→ WHAT YOU SHOULD DO
Skip the pictures and give back the rest of the listing exactly.

→ DATA SECTION
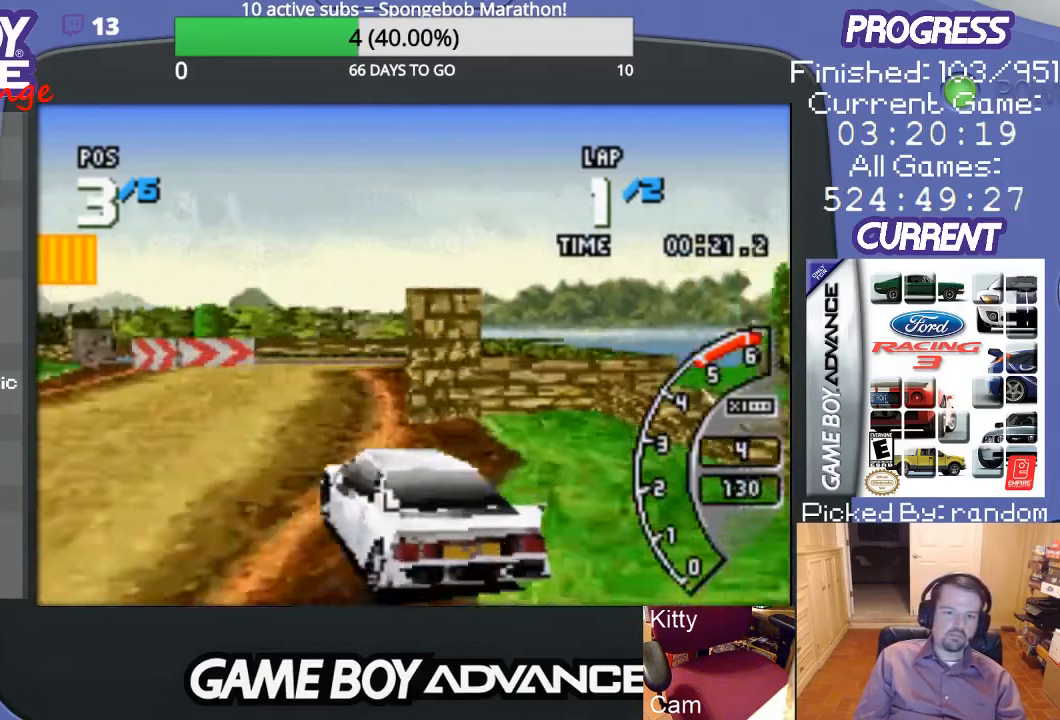
{"buttons": ["A", "DPAD_UP", "DPAD_RIGHT"], "events": [[133, "DPAD_LEFT", "up"], [233, "DPAD_RIGHT", "down"], [267, "DPAD_UP", "down"]]}
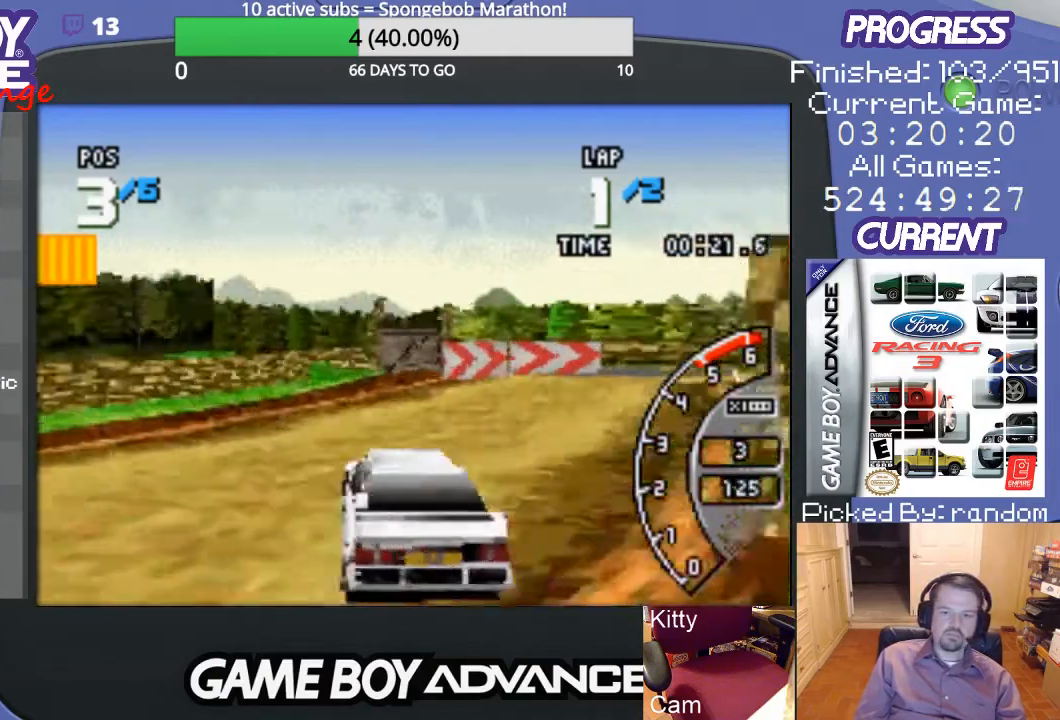
{"buttons": ["A"], "events": [[467, "DPAD_UP", "up"], [500, "DPAD_RIGHT", "up"]]}
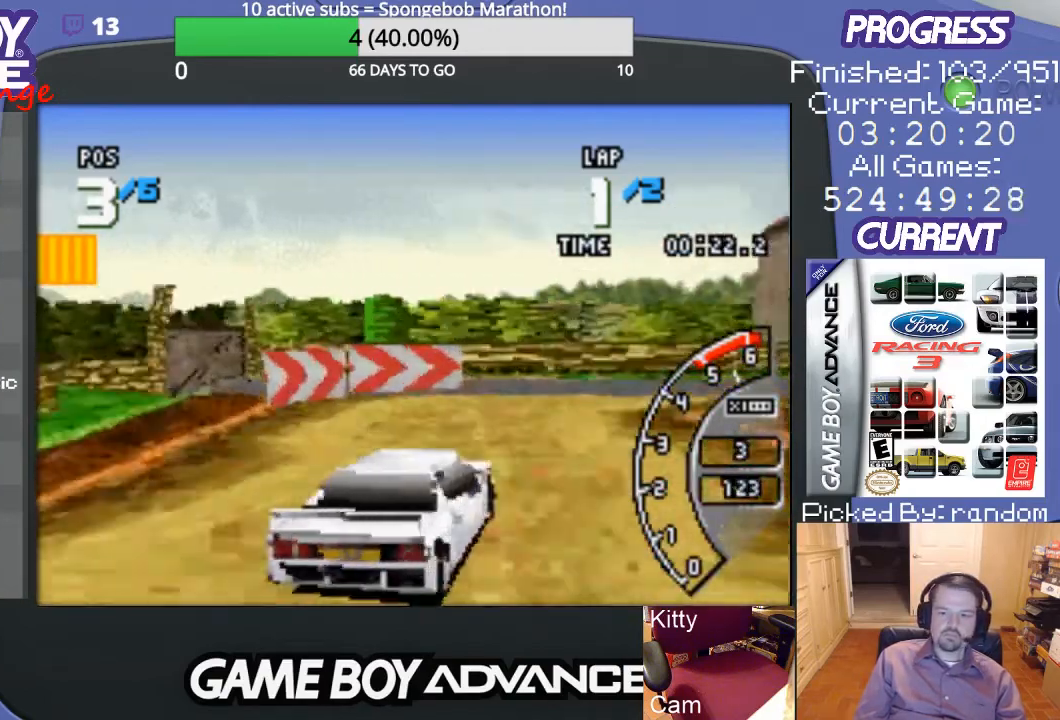
{"buttons": ["DPAD_RIGHT"], "events": [[100, "DPAD_RIGHT", "down"], [133, "DPAD_UP", "down"], [500, "A", "up"], [500, "DPAD_UP", "up"]]}
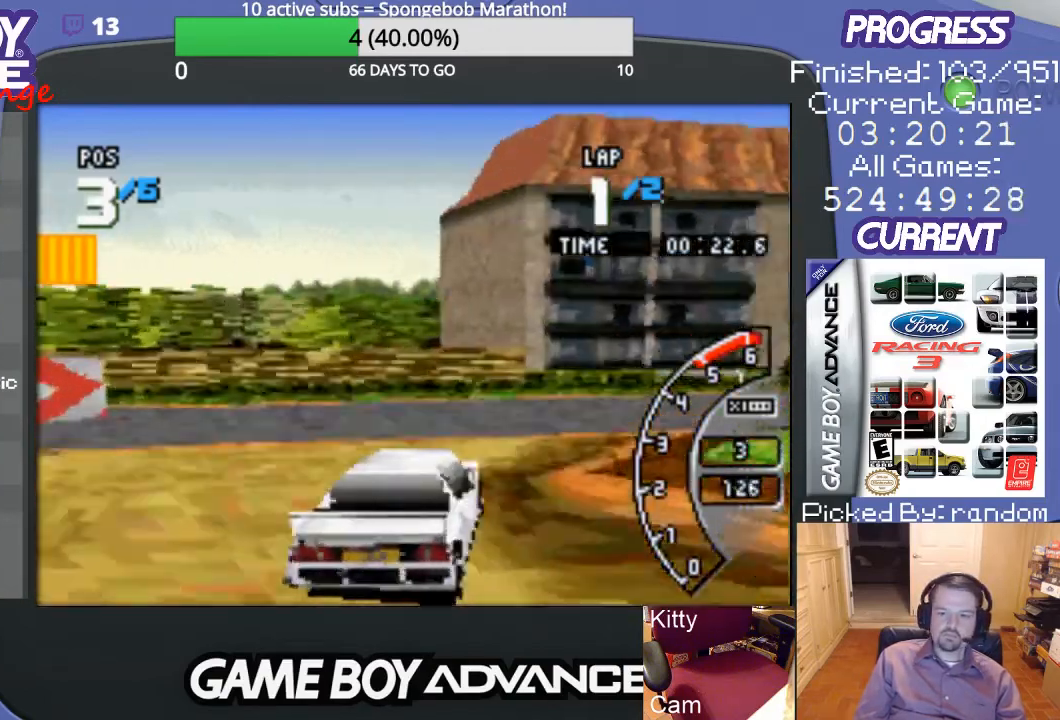
{"buttons": ["A", "DPAD_RIGHT"], "events": [[200, "A", "down"]]}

→ FINAL ANSWER
{"buttons": ["A", "DPAD_UP", "DPAD_RIGHT"], "events": [[133, "DPAD_LEFT", "up"], [233, "DPAD_RIGHT", "down"], [267, "DPAD_UP", "down"]]}
{"buttons": ["A"], "events": [[467, "DPAD_UP", "up"], [500, "DPAD_RIGHT", "up"]]}
{"buttons": ["DPAD_RIGHT"], "events": [[100, "DPAD_RIGHT", "down"], [133, "DPAD_UP", "down"], [500, "A", "up"], [500, "DPAD_UP", "up"]]}
{"buttons": ["A", "DPAD_RIGHT"], "events": [[200, "A", "down"]]}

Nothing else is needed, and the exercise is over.